• **Activity**
Lay out the lines from the start of the items through the line containing "adaptaciones curriculares en las" as a JSON list of strings, one string per line, with blank lines left out.

[Stored data entries]
------------------------------------------------------------------------
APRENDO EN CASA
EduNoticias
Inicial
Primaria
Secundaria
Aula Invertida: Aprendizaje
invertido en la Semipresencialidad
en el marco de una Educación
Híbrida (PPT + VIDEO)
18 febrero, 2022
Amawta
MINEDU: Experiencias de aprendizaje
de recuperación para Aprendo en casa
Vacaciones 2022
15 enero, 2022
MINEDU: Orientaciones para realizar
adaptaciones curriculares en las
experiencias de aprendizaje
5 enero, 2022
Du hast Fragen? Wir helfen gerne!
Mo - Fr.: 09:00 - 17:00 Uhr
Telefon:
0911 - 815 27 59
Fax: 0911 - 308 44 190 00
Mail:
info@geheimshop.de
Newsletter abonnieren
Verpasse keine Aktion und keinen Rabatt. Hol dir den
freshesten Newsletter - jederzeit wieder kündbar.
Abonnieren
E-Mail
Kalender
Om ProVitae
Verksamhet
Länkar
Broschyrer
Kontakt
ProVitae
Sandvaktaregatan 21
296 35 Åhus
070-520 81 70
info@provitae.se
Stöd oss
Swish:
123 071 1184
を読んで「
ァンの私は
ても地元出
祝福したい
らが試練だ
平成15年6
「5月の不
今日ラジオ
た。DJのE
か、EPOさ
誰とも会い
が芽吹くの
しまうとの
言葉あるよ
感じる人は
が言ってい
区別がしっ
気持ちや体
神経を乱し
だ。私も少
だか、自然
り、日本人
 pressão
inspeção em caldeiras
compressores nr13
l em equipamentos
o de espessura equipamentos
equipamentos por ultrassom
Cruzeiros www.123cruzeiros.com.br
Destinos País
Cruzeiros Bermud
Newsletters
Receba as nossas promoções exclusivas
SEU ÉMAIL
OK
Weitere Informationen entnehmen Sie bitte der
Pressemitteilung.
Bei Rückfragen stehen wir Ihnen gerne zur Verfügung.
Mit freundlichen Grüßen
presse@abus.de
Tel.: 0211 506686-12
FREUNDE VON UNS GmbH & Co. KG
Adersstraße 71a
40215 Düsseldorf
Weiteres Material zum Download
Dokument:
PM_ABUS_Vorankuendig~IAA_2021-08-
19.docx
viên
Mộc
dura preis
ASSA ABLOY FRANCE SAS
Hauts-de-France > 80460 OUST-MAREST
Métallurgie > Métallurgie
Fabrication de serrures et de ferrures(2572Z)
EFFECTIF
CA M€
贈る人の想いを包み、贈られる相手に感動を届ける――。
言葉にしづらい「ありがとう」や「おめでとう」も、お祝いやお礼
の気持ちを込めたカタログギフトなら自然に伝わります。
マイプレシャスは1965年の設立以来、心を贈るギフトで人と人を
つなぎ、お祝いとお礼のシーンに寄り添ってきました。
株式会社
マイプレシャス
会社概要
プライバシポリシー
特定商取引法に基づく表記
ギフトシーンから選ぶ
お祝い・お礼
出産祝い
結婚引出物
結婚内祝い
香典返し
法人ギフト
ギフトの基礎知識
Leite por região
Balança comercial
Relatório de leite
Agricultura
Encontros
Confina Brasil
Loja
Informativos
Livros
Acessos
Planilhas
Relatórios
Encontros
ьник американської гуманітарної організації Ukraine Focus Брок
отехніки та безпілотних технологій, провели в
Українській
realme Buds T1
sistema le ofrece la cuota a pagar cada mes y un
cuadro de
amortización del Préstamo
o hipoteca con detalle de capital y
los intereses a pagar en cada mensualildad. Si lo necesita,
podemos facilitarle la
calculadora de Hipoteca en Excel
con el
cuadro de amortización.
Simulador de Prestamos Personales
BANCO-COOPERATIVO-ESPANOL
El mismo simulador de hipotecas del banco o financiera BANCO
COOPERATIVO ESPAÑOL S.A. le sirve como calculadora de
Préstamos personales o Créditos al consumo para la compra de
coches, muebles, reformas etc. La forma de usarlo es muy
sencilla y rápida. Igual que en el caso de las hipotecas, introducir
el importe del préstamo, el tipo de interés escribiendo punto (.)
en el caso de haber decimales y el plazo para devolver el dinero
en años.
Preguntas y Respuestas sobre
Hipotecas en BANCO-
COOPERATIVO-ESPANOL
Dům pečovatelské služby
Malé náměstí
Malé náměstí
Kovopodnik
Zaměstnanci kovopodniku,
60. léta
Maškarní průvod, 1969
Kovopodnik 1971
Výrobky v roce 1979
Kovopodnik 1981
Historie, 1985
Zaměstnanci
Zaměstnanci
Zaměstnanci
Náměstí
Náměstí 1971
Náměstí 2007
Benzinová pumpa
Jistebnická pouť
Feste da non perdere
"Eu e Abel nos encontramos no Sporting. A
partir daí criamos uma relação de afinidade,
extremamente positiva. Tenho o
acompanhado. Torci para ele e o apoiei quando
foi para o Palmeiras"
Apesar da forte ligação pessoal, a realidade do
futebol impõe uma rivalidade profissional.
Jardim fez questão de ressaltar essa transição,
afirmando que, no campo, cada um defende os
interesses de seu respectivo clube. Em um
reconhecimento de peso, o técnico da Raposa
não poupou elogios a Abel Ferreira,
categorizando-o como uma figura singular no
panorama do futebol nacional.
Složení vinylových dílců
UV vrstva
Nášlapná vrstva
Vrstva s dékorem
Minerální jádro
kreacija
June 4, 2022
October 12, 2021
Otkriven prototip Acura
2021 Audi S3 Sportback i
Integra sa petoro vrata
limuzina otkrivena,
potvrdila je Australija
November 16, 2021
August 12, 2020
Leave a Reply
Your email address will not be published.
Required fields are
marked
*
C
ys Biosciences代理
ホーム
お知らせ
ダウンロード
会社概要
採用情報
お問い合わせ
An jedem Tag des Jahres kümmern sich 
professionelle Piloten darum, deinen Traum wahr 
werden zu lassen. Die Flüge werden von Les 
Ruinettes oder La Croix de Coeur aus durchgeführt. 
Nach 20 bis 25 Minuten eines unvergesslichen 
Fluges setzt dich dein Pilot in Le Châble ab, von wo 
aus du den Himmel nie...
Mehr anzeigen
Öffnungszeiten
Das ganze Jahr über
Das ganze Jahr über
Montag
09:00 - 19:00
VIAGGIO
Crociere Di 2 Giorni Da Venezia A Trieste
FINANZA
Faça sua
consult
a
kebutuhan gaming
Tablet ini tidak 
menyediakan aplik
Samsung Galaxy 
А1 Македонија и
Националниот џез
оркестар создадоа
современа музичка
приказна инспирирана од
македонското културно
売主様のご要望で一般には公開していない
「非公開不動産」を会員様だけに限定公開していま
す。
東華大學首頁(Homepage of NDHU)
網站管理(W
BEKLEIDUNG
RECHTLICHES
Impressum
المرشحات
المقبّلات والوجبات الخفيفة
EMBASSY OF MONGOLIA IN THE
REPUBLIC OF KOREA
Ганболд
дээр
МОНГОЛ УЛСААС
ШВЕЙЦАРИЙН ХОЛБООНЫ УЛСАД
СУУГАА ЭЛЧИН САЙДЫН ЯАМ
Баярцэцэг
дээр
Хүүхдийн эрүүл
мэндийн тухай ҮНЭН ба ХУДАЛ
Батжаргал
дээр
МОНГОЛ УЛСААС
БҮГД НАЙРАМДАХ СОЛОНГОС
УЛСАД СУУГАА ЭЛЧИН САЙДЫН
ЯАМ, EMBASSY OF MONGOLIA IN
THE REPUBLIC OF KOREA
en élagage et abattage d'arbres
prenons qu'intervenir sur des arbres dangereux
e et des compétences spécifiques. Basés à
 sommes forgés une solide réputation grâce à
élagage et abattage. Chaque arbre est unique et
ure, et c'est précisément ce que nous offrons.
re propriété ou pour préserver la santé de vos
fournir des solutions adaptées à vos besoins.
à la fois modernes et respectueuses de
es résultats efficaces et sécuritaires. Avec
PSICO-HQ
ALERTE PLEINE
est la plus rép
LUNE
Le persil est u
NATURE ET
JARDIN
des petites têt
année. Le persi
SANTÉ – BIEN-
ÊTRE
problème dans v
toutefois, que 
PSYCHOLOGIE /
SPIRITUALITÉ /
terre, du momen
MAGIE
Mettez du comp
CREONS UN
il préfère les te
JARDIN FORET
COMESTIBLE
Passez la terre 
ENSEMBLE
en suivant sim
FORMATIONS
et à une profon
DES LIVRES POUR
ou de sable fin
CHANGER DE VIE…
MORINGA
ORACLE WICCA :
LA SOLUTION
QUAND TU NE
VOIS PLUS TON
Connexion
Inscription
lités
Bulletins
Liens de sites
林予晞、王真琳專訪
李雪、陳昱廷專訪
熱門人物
------------------------------------------------------------------------
• **Task output**
[
  "APRENDO EN CASA",
  "EduNoticias",
  "Inicial",
  "Primaria",
  "Secundaria",
  "Aula Invertida: Aprendizaje",
  "invertido en la Semipresencialidad",
  "en el marco de una Educación",
  "Híbrida (PPT + VIDEO)",
  "18 febrero, 2022",
  "Amawta",
  "MINEDU: Experiencias de aprendizaje",
  "de recuperación para Aprendo en casa",
  "Vacaciones 2022",
  "15 enero, 2022",
  "MINEDU: Orientaciones para realizar",
  "adaptaciones curriculares en las"
]